The recommendation is contained in Snyder’s 2012 budget proposal, the first step in a long process of balancing Michigan’s projected $1.8 billion deficit. The governor did not address the issue of higher education funding specifically during a speech to joint House and Senate committees.
The recommendations would allocate MSU more than $222 million. But along with that proposal came one to put $83 million aside for universities that hold tuition at 7 percent or less.
Should MSU follow that incentive, it would receive an additional $18 million-plus, budget documents show.
John Nixon, Snyder’s budget director, said during remarks to joint Senate and House committees Thursday that the administration examined a five-year average tuition increase at Michigan’s universities to generate the incentive, called a “University Tuition Restraint Incentive” in budget documents.
At 15 percent, Snyder’s proposal is the deepest the universities have seen in years. By comparison, Gov. Jennifer Granholm and lawmakers last year agreed on a 2.8 percent reduction. For MSU, that came out to more than $8 million in cuts.
The silver lining for universities, Nixon said, is Snyder aims for this reduction to be a once-only reduction instead of cuts year after year.
“We’re going to do this reduction and we’re going to be done,” Nixon said.
The governor’s proposal also includes $51.5 million in state financial aid, a number consistent with last year’s appropriation. The recommendations also would merge the Michigan Competitive Scholarship and Tuition Grant into a Pathway to Higher Education grant to be awarded to needy students at public or private universities.
Snyder also is looking to appropriate $43.8 million to the state’s Tuition Incentive Program, or TIP. TIP is offered to high school students covered by Medicaid for at least two year, and is aimed at helping such students pay for college.
State funding for MSU Extention and AgBioResearch — the latter formerly being named the Michigan Agricultural Experiment Station — would be slashed by 15 percent to slightly more than $52 million. Those appropriations, typically separated in past budgets, are lumped together in Snyder’s proposal.
Snyder’s budget also states his intentions of devising a formula to calculate state appropriations to universities beyond 2012. The formula will be decided using input from universities, budget documents say.
Snyder also is looking to eliminate statutory revenue sharing for Michigan’s 500-plus cities, townships, villages and municipalities. Revenue sharing is the process of the state offering a refund in exchange for the ability to collect gas, sales and other taxes.

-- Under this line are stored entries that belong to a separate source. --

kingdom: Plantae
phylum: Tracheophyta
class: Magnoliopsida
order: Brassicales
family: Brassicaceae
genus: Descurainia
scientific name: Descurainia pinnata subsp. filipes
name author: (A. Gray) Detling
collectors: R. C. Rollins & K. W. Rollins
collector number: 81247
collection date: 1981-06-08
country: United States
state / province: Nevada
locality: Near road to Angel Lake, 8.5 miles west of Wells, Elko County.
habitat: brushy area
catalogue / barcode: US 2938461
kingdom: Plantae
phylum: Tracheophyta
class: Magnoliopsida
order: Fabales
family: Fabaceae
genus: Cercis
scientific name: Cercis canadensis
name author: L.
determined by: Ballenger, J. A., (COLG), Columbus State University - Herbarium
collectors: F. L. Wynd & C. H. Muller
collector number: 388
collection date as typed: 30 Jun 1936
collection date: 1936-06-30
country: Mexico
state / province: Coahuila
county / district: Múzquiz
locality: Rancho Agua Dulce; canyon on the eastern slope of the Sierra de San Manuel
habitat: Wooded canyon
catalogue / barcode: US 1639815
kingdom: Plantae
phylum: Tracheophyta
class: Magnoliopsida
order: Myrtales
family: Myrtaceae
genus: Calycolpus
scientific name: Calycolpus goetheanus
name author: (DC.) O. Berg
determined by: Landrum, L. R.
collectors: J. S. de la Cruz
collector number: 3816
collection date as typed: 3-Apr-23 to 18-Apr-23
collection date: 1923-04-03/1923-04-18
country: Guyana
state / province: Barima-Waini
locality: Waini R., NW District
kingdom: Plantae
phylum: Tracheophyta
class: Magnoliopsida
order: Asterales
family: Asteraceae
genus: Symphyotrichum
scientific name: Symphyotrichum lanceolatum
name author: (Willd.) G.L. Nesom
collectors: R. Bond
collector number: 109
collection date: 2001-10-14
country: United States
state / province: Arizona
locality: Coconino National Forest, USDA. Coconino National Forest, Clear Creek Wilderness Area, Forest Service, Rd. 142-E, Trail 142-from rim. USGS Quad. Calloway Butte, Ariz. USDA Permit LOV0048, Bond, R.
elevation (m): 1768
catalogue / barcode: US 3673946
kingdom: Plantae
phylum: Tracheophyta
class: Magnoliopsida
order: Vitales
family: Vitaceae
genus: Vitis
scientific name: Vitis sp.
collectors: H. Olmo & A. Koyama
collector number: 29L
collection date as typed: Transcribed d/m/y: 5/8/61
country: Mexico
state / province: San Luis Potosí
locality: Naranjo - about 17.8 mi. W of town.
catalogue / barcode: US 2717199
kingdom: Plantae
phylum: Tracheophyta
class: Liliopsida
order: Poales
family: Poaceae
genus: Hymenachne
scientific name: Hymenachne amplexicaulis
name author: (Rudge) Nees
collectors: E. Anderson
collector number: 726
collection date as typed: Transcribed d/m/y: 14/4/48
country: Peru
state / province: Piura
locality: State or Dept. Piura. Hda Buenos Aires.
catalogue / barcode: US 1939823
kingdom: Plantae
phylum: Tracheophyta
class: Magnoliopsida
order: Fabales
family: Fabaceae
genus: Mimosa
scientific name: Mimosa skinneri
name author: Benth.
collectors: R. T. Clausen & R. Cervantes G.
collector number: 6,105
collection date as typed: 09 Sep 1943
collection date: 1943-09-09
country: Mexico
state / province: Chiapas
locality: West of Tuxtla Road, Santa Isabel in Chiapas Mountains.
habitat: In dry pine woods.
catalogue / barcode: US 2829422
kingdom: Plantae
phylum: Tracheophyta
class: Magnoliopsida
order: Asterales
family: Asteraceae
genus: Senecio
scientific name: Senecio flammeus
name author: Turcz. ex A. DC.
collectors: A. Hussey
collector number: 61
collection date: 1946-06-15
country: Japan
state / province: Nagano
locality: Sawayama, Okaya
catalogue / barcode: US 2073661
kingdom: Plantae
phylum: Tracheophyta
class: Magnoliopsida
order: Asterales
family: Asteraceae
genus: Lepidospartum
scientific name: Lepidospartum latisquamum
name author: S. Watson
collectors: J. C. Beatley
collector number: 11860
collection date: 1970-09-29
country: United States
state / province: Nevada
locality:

Of the $300 million allocated last year in statutory revenue sharing, $100 million would be cut. The remaining $200 million would be proportionately doled out to municipalities that share services and meet other criteria to be announced in March.
Cities and other municipalities must receive some revenue sharing under Michigan’s constitution. Snyder is seeking to increase constitutionally mandated revenue sharing by 4 percent.
East Lansing is expected to receive nearly $1.8 million in statutory revenue sharing during the current fiscal year that will end Sept. 30. A 4 percent increase in constitutionally mandated revenue sharing would work out to a $121,000 increase to the slightly more than $3 million East Lansing is expected to receive this year.
But city officials last month said they are wary of further cuts to revenue sharing. The police and fire departments are among those impacted when revenue sharing decreases, officials said.
Thursday’s proposals will be given to the Legislature, which will craft appropriations bills to create the state’s 2012 budget. Lawmakers have freedom to change whatever parts of Snyder’s recommendations they see fit.
Snyder said he wants a budget for the next fiscal year that begins in October by May 31. He also intends to have a two-year budget in place by July 1.